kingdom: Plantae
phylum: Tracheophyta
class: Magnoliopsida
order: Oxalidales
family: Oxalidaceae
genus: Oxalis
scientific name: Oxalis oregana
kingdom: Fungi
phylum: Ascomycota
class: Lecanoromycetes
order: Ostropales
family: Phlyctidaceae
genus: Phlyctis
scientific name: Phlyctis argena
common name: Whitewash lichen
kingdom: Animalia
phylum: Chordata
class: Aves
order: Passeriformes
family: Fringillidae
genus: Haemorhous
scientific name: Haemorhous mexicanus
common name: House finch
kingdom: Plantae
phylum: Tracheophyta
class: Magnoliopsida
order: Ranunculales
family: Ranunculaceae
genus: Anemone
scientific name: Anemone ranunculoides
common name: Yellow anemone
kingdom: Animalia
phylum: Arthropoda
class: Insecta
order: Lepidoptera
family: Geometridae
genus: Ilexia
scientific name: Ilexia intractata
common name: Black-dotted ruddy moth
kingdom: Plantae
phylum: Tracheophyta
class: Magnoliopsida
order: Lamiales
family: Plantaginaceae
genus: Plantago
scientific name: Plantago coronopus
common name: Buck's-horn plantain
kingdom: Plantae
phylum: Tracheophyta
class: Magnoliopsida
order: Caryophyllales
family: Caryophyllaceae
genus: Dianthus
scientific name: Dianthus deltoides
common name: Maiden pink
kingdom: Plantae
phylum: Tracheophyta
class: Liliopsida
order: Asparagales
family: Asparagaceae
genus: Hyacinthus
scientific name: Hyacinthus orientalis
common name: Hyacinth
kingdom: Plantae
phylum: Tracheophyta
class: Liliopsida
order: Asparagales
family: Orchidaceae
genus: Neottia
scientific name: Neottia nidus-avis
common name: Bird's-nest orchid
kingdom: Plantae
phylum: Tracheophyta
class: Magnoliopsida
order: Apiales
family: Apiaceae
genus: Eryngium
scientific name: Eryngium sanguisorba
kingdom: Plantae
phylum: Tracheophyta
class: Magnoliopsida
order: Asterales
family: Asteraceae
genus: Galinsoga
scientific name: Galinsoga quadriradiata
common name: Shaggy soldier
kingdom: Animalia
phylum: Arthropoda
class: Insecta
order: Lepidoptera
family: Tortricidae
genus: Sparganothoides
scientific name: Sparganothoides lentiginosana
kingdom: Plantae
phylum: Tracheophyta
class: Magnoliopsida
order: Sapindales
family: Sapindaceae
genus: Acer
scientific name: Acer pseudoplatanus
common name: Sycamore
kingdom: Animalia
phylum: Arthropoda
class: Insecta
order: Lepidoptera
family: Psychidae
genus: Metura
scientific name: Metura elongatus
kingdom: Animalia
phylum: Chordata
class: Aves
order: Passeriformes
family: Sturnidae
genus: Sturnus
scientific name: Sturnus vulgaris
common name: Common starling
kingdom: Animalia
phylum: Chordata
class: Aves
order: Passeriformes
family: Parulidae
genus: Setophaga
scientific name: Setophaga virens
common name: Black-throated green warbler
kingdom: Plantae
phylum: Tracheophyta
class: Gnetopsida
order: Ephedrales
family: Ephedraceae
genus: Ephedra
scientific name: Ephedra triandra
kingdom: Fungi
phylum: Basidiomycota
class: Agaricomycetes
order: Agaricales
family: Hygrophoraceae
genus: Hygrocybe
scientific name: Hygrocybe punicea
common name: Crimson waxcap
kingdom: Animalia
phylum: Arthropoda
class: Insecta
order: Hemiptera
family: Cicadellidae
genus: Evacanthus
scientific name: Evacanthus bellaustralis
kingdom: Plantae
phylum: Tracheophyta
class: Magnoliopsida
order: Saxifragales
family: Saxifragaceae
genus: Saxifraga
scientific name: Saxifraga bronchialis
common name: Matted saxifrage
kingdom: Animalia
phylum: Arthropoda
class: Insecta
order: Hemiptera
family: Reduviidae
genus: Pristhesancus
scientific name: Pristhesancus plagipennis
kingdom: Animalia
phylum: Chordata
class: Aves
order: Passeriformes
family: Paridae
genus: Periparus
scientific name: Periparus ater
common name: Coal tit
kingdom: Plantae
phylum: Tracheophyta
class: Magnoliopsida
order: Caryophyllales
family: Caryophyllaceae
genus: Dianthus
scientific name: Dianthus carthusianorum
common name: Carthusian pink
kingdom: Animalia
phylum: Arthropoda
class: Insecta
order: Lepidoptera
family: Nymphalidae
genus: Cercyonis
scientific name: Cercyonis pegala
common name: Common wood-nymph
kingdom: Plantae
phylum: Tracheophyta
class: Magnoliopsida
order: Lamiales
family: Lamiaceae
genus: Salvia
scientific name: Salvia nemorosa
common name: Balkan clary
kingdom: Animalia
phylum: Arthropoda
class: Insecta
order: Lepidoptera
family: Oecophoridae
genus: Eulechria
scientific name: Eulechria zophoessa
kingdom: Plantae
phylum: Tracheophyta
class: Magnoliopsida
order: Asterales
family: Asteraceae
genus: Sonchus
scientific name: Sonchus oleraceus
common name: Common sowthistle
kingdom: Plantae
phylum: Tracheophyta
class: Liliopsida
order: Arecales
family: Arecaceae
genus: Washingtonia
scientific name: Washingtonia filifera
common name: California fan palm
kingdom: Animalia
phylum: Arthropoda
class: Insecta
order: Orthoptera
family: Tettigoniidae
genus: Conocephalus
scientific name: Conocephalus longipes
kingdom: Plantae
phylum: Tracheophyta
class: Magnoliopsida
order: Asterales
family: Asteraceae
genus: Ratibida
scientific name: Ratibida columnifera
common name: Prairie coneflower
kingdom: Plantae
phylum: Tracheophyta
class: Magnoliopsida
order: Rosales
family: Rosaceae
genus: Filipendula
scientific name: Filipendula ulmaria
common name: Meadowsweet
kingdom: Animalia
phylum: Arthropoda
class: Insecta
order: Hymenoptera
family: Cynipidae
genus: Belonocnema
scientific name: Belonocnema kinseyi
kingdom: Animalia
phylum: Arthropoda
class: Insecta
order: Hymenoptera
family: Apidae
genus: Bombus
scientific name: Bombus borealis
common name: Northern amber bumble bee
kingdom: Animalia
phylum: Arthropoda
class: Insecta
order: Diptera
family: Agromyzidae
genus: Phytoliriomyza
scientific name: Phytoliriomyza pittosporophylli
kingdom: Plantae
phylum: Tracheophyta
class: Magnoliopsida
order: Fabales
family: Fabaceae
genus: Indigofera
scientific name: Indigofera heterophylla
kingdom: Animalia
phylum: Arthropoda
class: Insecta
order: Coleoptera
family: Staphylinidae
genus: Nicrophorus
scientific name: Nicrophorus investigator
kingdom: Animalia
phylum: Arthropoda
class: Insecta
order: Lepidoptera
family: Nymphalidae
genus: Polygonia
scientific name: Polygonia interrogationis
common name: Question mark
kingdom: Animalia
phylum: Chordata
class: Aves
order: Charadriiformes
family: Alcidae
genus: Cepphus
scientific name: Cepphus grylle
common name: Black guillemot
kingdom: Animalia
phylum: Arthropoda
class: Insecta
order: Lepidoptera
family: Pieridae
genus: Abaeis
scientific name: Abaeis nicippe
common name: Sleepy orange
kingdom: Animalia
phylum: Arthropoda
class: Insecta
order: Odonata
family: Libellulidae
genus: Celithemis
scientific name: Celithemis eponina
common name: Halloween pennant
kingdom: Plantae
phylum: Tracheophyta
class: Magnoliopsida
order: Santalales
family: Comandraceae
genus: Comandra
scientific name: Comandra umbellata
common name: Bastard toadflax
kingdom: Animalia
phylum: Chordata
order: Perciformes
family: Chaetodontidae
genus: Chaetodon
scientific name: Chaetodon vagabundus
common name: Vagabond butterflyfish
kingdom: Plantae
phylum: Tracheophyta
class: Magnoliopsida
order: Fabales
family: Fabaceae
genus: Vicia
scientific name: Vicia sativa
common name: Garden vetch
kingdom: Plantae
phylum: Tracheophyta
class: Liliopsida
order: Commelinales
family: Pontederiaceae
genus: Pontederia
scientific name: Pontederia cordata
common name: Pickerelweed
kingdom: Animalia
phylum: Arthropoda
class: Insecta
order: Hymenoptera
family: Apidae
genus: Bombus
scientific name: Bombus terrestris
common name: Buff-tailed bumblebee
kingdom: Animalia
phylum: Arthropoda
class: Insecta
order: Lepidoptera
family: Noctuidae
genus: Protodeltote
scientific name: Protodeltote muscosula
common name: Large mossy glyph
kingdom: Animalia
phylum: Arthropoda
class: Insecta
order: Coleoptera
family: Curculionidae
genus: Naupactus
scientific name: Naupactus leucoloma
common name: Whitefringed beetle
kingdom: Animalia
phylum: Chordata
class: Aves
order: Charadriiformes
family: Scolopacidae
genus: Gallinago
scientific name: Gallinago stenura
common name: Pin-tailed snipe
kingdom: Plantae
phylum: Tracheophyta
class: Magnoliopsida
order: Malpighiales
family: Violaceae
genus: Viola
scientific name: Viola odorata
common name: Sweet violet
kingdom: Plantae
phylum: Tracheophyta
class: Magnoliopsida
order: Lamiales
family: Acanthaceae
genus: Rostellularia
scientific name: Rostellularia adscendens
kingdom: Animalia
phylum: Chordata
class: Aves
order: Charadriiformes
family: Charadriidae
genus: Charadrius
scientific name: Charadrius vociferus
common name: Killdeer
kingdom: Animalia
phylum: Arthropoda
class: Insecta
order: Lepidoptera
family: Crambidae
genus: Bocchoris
________________________
Given problem:
Write out the lines of the material character for character, starting at the line that contains "order: Oxalidales" and ending at the line that contains "genus: Plantago", with both of those lines included.

Answer to this exercise:
order: Oxalidales
family: Oxalidaceae
genus: Oxalis
scientific name: Oxalis oregana
kingdom: Fungi
phylum: Ascomycota
class: Lecanoromycetes
order: Ostropales
family: Phlyctidaceae
genus: Phlyctis
scientific name: Phlyctis argena
common name: Whitewash lichen
kingdom: Animalia
phylum: Chordata
class: Aves
order: Passeriformes
family: Fringillidae
genus: Haemorhous
scientific name: Haemorhous mexicanus
common name: House finch
kingdom: Plantae
phylum: Tracheophyta
class: Magnoliopsida
order: Ranunculales
family: Ranunculaceae
genus: Anemone
scientific name: Anemone ranunculoides
common name: Yellow anemone
kingdom: Animalia
phylum: Arthropoda
class: Insecta
order: Lepidoptera
family: Geometridae
genus: Ilexia
scientific name: Ilexia intractata
common name: Black-dotted ruddy moth
kingdom: Plantae
phylum: Tracheophyta
class: Magnoliopsida
order: Lamiales
family: Plantaginaceae
genus: Plantago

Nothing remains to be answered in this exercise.